PHILIPPINE Olympic Committee (POC) presidential candidate Ricky Vargas isn’t counting the chickens before they are hatched, but is hoping their platform will be enough to win voters over to their side when the national Olympic body holds its elections on November 25.
Vargas admitted the political lines are still unclear on the day he declared his candidacy, although his camp has already spoken with several national sports associations (NSAs) about the bid to end the 12-year reign of three-termer Jose 'Peping' Cojuangco.
“The easiest way to say it is, ‘Yes, we do have numbers.’ But I don’t dare to do that because I want to have firm commitments that they believe not only in us but in our platforms,” said Vargas on Monday before he formally filed his certificate of candidacy at the POC office.
Forty-one NSAs, two members of the athletes’ commission, and the International Olympic Committee representative to the Philippines will be voting in this year’s polls.
Vargas said most of the voters have yet to commit to their ticket, claiming the hesitation is borne out of “fear” for the administration of incumbent Cojuangco who is seeking his fourth term as the head of the national Olympic body.

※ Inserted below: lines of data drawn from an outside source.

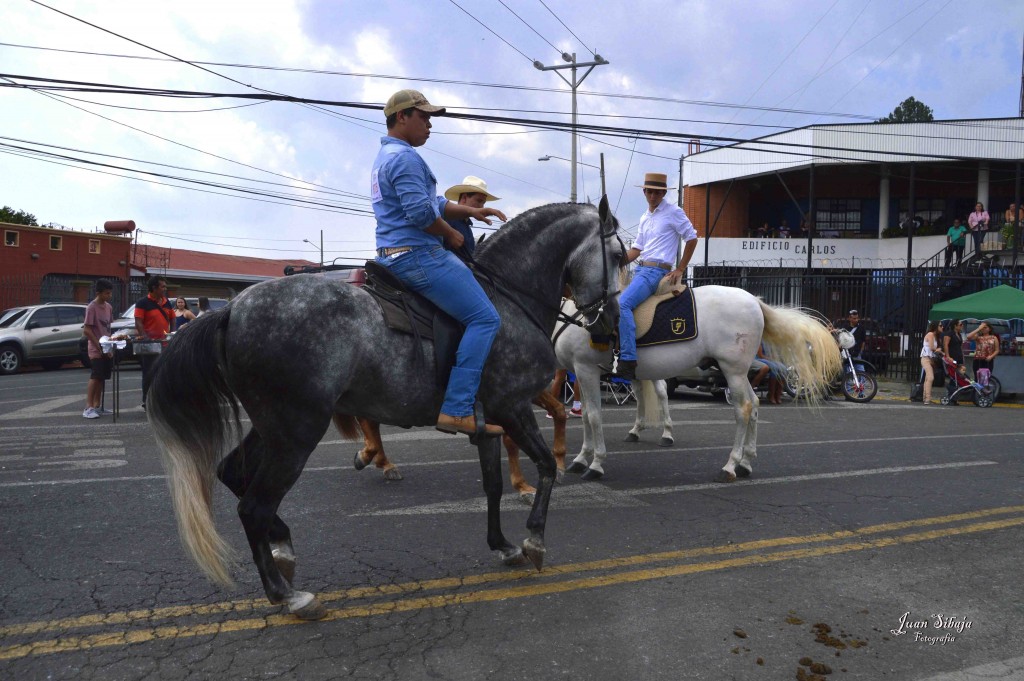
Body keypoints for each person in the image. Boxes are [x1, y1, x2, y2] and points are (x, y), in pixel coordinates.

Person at [371, 89, 507, 436]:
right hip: (418, 255)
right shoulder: (406, 159)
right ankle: (457, 408)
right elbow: (421, 214)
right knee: (485, 318)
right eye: (424, 116)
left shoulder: (387, 156)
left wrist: (470, 210)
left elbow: (432, 202)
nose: (430, 124)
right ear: (402, 117)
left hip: (391, 253)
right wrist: (451, 234)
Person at [615, 172, 698, 381]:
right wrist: (615, 262)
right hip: (640, 269)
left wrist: (680, 268)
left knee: (623, 304)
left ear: (663, 193)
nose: (653, 196)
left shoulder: (674, 212)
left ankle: (627, 359)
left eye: (658, 192)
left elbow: (692, 238)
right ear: (644, 192)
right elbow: (636, 249)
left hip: (656, 272)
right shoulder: (645, 217)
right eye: (650, 191)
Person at [134, 276, 174, 410]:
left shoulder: (166, 301)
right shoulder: (142, 302)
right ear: (154, 288)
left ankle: (162, 399)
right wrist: (145, 337)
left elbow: (172, 318)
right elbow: (138, 321)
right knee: (149, 372)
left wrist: (172, 333)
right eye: (162, 287)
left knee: (164, 372)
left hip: (165, 343)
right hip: (150, 344)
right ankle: (147, 400)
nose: (165, 289)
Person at [441, 176, 500, 256]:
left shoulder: (468, 229)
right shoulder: (447, 219)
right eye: (479, 201)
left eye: (483, 203)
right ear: (464, 198)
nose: (482, 207)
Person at [82, 279, 114, 419]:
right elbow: (87, 330)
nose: (109, 296)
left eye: (110, 293)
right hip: (96, 348)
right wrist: (98, 346)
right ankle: (88, 407)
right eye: (106, 293)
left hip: (107, 346)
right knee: (95, 376)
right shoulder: (91, 308)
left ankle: (97, 405)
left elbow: (108, 328)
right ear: (98, 293)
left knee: (102, 377)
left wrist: (110, 345)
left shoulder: (108, 307)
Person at [967, 322, 1000, 391]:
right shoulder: (978, 337)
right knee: (977, 377)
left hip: (988, 360)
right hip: (978, 360)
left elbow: (997, 350)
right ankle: (976, 393)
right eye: (982, 327)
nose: (983, 329)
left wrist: (991, 356)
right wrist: (979, 328)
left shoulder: (994, 337)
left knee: (986, 378)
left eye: (985, 327)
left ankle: (984, 394)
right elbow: (969, 337)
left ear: (989, 329)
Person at [919, 321, 944, 404]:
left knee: (927, 379)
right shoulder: (930, 334)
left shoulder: (936, 336)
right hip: (926, 358)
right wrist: (939, 350)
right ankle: (927, 399)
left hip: (931, 359)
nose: (942, 327)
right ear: (936, 326)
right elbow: (932, 347)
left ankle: (925, 398)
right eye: (940, 325)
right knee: (930, 377)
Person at [942, 319, 966, 403]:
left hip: (958, 357)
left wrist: (962, 358)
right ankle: (951, 395)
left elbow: (960, 346)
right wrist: (948, 356)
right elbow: (946, 345)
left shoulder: (959, 334)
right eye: (960, 324)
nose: (962, 326)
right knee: (954, 376)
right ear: (955, 326)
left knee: (958, 376)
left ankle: (954, 396)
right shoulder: (949, 333)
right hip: (952, 357)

Vargas claimed the NSAs are afraid of being fallen out of favor with the incumbent POC leadership, which, he said, will affect the selection of athletes in international competitions such as the Southeast Asian Games and Asian Games.

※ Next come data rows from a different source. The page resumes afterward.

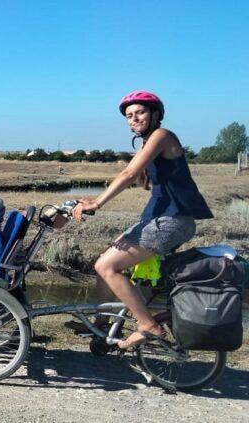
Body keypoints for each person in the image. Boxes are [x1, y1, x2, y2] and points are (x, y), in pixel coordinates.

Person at [69, 90, 212, 349]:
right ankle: (101, 321)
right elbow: (140, 176)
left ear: (155, 114)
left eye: (140, 113)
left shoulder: (162, 135)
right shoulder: (148, 142)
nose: (134, 119)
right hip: (159, 218)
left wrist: (97, 202)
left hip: (172, 219)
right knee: (103, 261)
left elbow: (129, 172)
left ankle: (149, 325)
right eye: (129, 116)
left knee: (107, 267)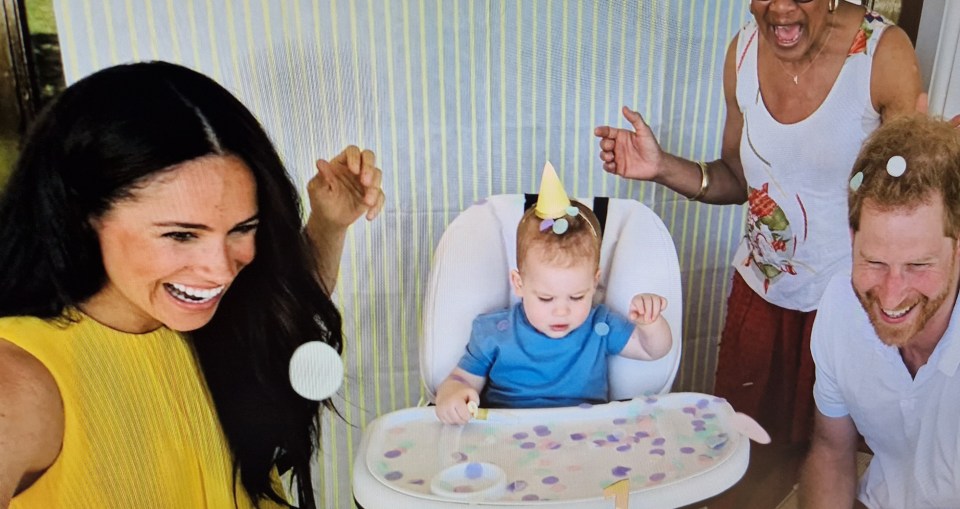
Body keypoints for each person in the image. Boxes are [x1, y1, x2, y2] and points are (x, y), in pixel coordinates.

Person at [0, 61, 384, 509]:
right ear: (83, 217)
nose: (220, 271)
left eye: (243, 228)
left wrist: (329, 223)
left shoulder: (194, 312)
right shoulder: (21, 382)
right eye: (181, 235)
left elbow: (283, 307)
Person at [595, 1, 921, 503]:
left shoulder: (881, 55)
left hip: (848, 308)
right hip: (762, 296)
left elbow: (912, 201)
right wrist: (662, 167)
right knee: (744, 458)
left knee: (836, 459)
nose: (781, 8)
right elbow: (738, 180)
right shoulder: (743, 52)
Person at [799, 115, 960, 508]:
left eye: (918, 266)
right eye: (873, 262)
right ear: (852, 238)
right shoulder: (840, 306)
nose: (891, 296)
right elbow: (832, 451)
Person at [434, 167, 673, 425]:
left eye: (577, 297)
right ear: (519, 283)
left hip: (584, 436)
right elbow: (461, 378)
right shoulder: (493, 332)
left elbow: (652, 351)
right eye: (546, 299)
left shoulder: (600, 327)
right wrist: (452, 395)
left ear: (594, 283)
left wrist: (650, 324)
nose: (562, 311)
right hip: (507, 438)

“We are talking to NSAs but the 12-year dispensation has caused them fear to come out,” said Vargas. “It is a process where they felt that they are not empowered to run their own affairs and they are vindicative ‘yung dispensation.”

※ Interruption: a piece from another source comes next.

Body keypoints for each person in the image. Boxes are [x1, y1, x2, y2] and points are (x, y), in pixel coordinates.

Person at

“’Yung kabila naman, they have the numbers out of fear, utang na loob,” he added.
Cojuangco’s camp declined to comment on Vargas’ statements on Monday.
Vargas said his camp has a five-point platform that it believed will right the ship for Philippine sports. The platform revolves around empowering of the NSAs, good governance, selection of athletes based on performance, and a good working relationship with the Philippine Sports Commission and the IOC.
“I think if they get to know the team, we will be able to convince them. It’s more of the same or change?” said Vargas.
“If you ask me, we pray that we do have the numbers in the end,” he added.